Nucleoside and nucleotide analogue reverse transcriptase inhibitors were used in 205 (99.5%) mothers, protease inhibitors in 177 (86%), nonnucleoside reverse transcriptase inhibitors in 40 (19%), and zidovudine during labor in 202 (98%). Nelfinavir (Viracept) was the most commonly used protease inhibitor. Most women were treated for a median of 20 weeks before delivery. Among newborns, 97% received a 6-week regimen of zidovudine, lamivudine, and nelfinavir from birth.
The transmission rate in the cohort was 0.5%, with only one infant contracting HIV during the study period of 1997–2005, said Dr. Alloul and her colleagues at Centre Hospitalier Universitaire (CHU) Sainte-Justine, Montreal.
The average gestational age was 38 weeks, and there was one stillbirth.

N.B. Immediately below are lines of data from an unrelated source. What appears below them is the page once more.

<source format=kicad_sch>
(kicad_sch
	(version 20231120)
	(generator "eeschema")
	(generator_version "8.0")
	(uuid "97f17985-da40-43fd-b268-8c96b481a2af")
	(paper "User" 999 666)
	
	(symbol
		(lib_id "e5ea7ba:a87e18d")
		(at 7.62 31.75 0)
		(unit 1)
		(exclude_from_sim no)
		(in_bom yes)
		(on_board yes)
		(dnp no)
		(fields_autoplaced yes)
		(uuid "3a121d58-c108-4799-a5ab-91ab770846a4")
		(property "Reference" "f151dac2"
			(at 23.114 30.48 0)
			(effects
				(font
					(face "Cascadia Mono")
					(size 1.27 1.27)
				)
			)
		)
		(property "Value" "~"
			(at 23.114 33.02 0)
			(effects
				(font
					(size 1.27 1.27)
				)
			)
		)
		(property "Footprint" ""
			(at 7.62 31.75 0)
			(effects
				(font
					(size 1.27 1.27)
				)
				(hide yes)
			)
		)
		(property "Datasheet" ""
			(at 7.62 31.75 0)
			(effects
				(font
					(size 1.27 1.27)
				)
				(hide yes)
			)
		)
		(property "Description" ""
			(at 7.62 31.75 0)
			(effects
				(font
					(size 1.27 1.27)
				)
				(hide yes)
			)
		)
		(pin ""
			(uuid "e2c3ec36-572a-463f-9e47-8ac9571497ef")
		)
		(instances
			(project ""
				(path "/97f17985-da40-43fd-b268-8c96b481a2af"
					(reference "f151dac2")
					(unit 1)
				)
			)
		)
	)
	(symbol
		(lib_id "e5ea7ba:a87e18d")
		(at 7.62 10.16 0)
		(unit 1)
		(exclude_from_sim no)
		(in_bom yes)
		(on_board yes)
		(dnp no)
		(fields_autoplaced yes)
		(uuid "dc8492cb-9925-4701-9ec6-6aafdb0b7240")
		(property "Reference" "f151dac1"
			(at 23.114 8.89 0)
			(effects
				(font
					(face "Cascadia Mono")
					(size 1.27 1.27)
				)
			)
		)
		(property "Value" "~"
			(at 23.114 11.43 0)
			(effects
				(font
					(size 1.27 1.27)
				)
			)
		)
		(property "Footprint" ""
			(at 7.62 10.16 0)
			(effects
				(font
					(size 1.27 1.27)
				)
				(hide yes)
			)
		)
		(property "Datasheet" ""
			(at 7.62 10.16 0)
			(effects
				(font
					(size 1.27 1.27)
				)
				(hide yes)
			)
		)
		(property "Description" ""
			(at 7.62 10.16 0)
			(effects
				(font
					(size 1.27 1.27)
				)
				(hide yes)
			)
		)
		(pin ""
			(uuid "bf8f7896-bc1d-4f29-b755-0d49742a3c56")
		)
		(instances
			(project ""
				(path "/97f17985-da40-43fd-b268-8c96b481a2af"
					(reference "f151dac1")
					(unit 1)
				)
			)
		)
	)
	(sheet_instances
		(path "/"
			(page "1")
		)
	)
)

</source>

The prevalence of prematurity was 8.5%, and premature infants' median weight was 2,257 g.
Term neonates had a median birth weight of 3,200 g, and 10.3% were small for gestational age (SGA), with a mean weight of 2,208 g. In all, 29 (14%) infants presented with minor malformations.

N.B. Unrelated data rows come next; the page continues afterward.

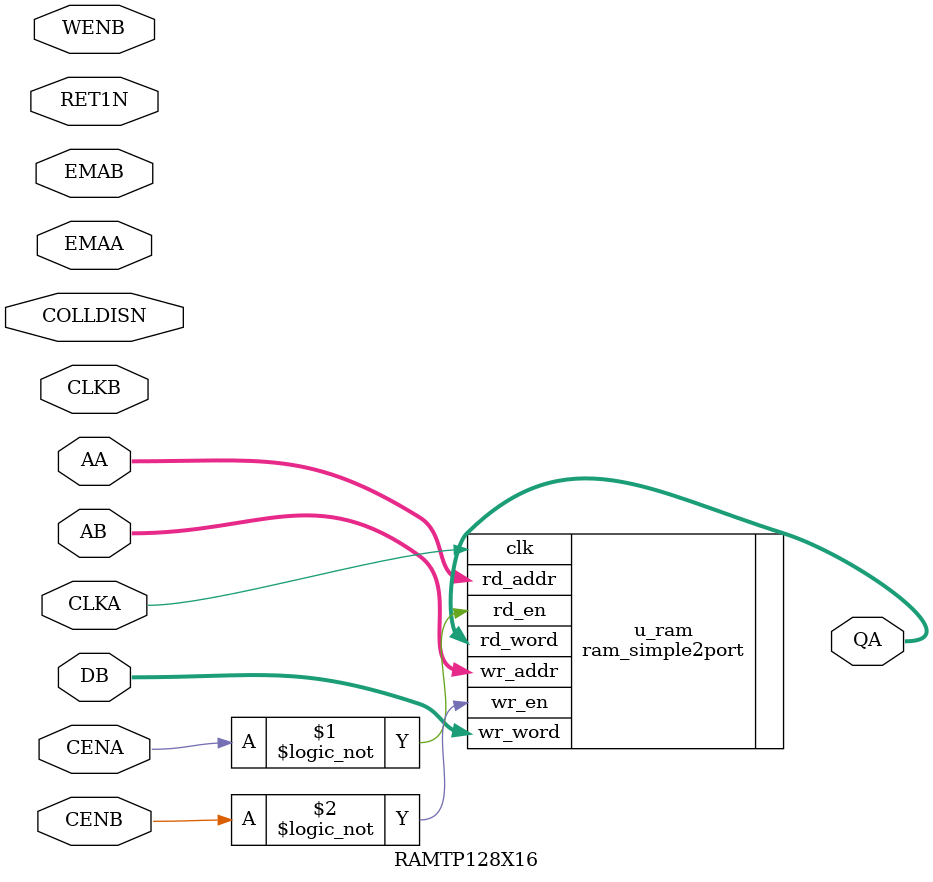
<source format=v>
module RAMTP1024X16 (
	input	wire 		CLKA,
	input	wire [9:0]	AA,
	output	wire [15:0]	QA,
	input	wire		CENA,

	input	wire		CLKB,
	input	wire [9:0]	AB,
	input	wire [15:0]	DB,
	input	wire		CENB,
	input	wire [15:0]	WENB,

	input	wire [2:0]	EMAA,
	input	wire [2:0]	EMAB,
	input	wire 		COLLDISN,
	input	wire 		RET1N
);


    ram_simple2port #(
        .BDADDR (10),
        .BDWORD (16)        
    ) u_ram (
        .clk		(CLKA),
        .rd_en		(!CENA),
        .rd_addr	(AA),
        .rd_word	(QA),
        .wr_en		(!CENB),
        .wr_addr	(AB),
        .wr_word	(DB)
    );

endmodule

module RAMTP128X16 (
	input	wire 		CLKA,
	input	wire [6:0]	AA,
	output	wire [15:0]	QA,
	input	wire		CENA,

	input	wire		CLKB,
	input	wire [6:0]	AB,
	input	wire [15:0]	DB,
	input	wire		CENB,
	input	wire [15:0]	WENB,

	input	wire [2:0]	EMAA,
	input	wire [2:0]	EMAB,
	input	wire 		COLLDISN,
	input	wire 		RET1N
);


    ram_simple2port #(
        .BDADDR (7),
        .BDWORD (16)        
    ) u_ram (
        .clk		(CLKA),
        .rd_en		(!CENA),
        .rd_addr	(AA),
        .rd_word	(QA),
        .wr_en		(!CENB),
        .wr_addr	(AB),
        .wr_word	(DB)
    );

endmodule
</source>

When compared with a control group of 91 newborns from noninfected, nontreated mothers, the prevalences of prematurity, SGA, and malformations were not significantly different, the authors said.
Centers for Disease Control and Prevention growth parameters—including weight, length, and head circumference—were all within normal range during the first 2 years of life for infants born to treated mothers.
The findings are reassuring, inasmuch as recent data suggest that the use of protease inhibitors is correlated with an increased rate of prematurity in newborns, Dr. Alloul said in an interview.
Triple therapy is now standard of care at CHU Sainte-Justine for all HIV-infected mothers and their offspring, she said.